The street value of the haul was more than $500,000. The operation used eight men to bundle 126 planks into a waiting truck.
The operation struck a heartening blow for the seeming overwhelmed staff of the Forestry Department who are fighting a tough battle to save the nation's forests.
The Sunday Gleaner news team travelled to west Portland to watch an assembled environmental squad remove the confiscated lumber from the hostile backwoods to a place of safekeeping.
Decimated
The team observed a vast area of blackened stumps of once-beautiful mahogany trees razed by indiscriminate burning, ravines with decapitated mahoes, pine logs with the sap still oozing from their trunks, and denuded landscapes - evidence of rampant soil erosion.
In the backlands of the Friendship Hall Forest Reserves, entire stands of local mahogany and mahoe trees have been decimated by illegal loggers.
According to Danny Simpson, supervisor of the Forestry Department, the problem began when the Lands Department allowed FIDCO to come in during the early 1990s to harvest mature trees which were felled during Hurricane Gilbert.
"Then a decision was made to give the lower sections of the backlands to the coffee board to cultivate.
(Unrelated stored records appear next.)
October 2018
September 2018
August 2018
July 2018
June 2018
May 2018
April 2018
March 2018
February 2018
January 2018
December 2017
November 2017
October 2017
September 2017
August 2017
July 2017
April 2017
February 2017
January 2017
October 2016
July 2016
But the coffee farmers have now abandoned the land. So the Lands Depart-ment ought to look at giving the lands over to reforestation," he said.
"Even though as you see this area is really inaccessible, this teak was planted over 40 years ago, but the motive for profit trumps all that. (Illegal loggers) will go anywhere to make a buck," Mr. Simpson said.
"We aren't afraid, but we couldn't go any further into the woods, we suspect that they are still cutting teak, but this (operation) should cramp them for the Christmas," Mr. Simpson said.
Biggest fine
Earlier this year, a 32-year-old farmer, Raphael Richards of Carr Hill, Rock Hall, St. Andrew, was fined $50,000 after he pleaded guilty to illegal logging and trespassing on the protected watershed lands of the National Water Commission (NWC).
"That was our biggest fine to date," Rainee Oliphant, legal officer of the Forestry Department, admitted.
But the tide is changing. There are illegal logging cases pending in the courts, and the judges, and lawyers are growing more environmentally savvy.
"We plan to approach the judiciary and the police to brief them on our existing legislation, the Forest Act once we get it passed, so they can know that this act exists and what it entails in terms of penalities which allows up to $500,000 fines in some cases."